= Work order =
Could you copy out all the lines in the material below where the word "items" occurs?

= Dataset records =
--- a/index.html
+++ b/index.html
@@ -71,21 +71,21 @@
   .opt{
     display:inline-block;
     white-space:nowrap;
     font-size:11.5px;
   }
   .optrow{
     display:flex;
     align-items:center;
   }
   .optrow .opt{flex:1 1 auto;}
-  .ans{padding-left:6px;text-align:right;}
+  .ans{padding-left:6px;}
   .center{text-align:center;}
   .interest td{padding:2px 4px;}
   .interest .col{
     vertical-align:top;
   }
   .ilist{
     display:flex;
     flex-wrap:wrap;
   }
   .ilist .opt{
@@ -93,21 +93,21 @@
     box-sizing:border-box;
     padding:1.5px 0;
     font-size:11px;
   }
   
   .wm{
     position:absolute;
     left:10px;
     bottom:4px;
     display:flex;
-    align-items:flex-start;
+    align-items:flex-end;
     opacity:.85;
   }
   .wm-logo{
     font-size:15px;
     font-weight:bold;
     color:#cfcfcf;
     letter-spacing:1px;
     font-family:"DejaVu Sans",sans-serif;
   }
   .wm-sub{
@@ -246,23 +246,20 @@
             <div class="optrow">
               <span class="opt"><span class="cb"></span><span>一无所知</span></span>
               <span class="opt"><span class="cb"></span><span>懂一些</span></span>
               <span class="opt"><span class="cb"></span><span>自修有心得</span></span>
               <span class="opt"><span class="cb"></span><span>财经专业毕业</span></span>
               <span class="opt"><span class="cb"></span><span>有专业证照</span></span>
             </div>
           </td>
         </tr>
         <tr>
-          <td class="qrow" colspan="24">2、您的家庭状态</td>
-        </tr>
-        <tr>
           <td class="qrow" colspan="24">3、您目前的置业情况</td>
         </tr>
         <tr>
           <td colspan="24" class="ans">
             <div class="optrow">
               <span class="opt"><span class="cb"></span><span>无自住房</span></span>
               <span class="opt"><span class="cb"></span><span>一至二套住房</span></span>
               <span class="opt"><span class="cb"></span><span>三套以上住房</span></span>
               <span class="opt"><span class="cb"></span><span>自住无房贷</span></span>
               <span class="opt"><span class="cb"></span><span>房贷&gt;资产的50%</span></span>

---

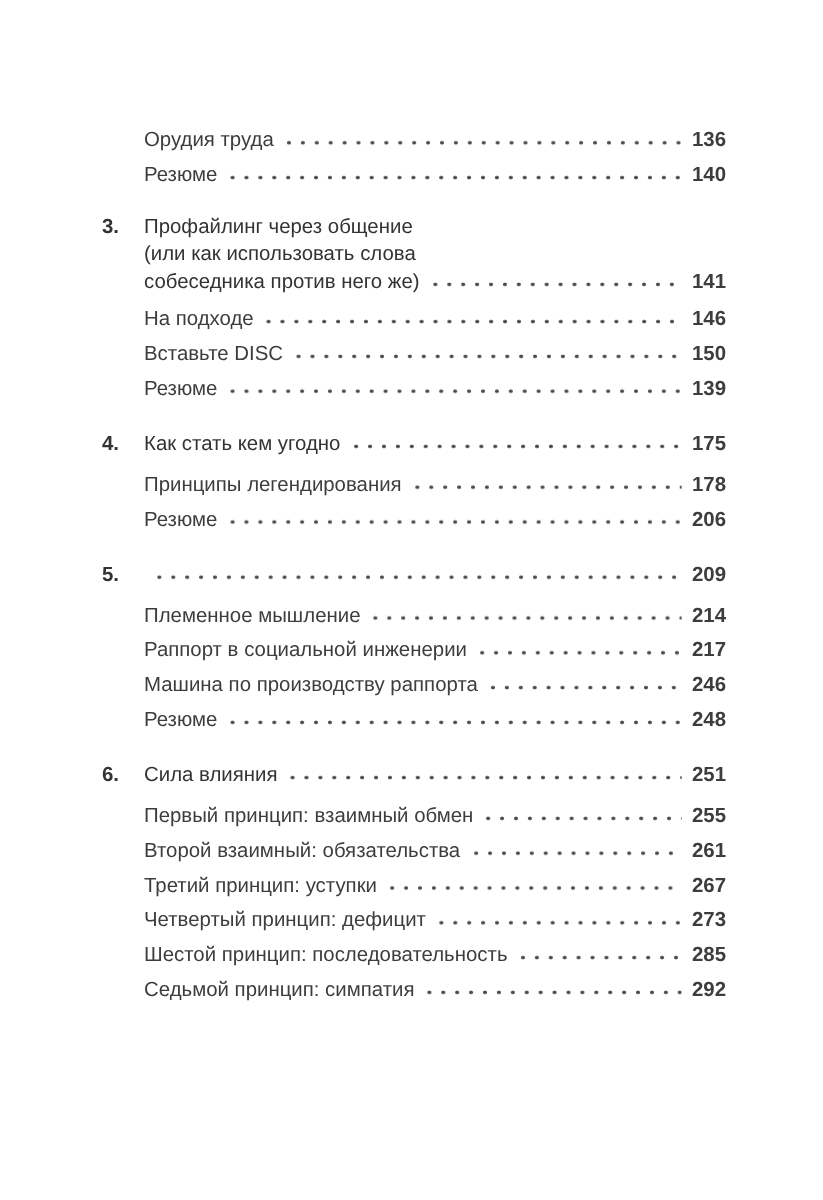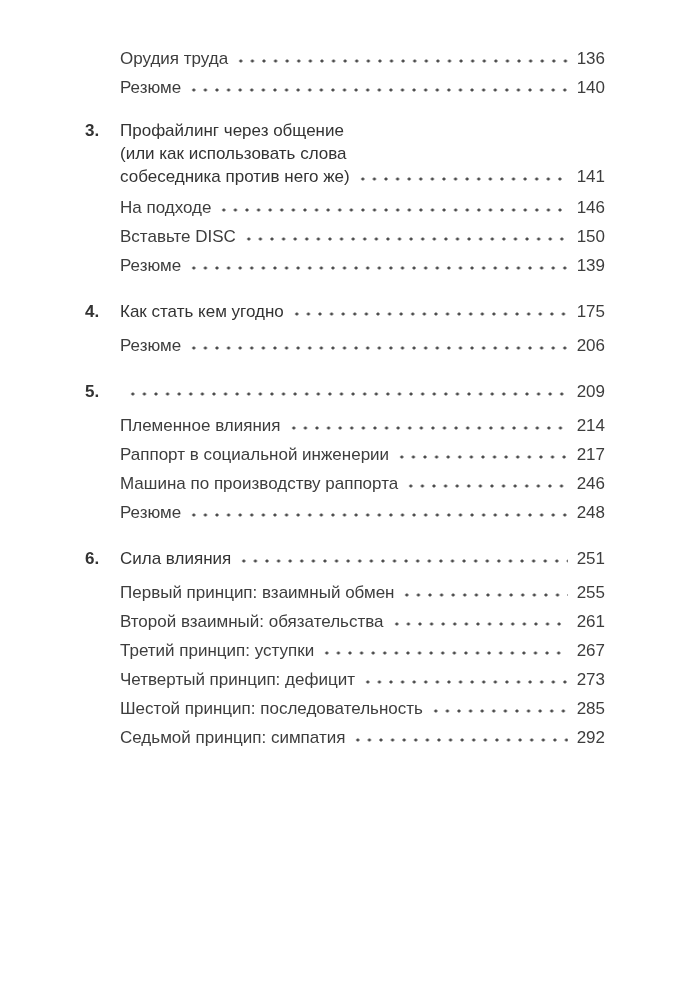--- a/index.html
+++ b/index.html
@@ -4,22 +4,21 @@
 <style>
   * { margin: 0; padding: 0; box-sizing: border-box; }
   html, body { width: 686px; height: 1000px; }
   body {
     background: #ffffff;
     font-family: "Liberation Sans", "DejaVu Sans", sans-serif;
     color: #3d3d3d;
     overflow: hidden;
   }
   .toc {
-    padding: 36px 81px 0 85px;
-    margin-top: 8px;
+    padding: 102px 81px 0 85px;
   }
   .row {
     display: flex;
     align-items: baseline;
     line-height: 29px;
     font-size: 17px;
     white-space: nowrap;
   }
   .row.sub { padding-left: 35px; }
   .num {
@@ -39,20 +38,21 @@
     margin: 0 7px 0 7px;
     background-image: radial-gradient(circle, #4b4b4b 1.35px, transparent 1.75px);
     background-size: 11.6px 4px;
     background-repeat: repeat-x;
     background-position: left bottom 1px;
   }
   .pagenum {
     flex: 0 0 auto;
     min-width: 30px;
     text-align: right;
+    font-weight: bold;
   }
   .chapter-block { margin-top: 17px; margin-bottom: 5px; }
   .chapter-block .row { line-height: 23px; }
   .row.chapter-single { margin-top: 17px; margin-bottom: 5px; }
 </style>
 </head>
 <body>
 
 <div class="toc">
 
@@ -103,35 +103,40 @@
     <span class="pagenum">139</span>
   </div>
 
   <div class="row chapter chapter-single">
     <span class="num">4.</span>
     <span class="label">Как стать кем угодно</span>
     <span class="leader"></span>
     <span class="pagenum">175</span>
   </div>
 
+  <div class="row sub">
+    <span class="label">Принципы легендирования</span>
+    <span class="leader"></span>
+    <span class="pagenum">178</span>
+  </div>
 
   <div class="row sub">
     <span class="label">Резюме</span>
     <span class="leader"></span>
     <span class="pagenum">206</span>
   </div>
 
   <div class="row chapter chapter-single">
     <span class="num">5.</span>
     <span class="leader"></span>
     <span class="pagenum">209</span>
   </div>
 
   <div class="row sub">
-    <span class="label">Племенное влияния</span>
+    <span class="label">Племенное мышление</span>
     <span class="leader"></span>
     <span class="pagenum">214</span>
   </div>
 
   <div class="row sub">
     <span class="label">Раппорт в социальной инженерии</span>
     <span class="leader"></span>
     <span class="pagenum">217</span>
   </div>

= Solution to the exercise =
     align-items:center;
-    align-items:flex-start;
+    align-items:flex-end;
     align-items: baseline;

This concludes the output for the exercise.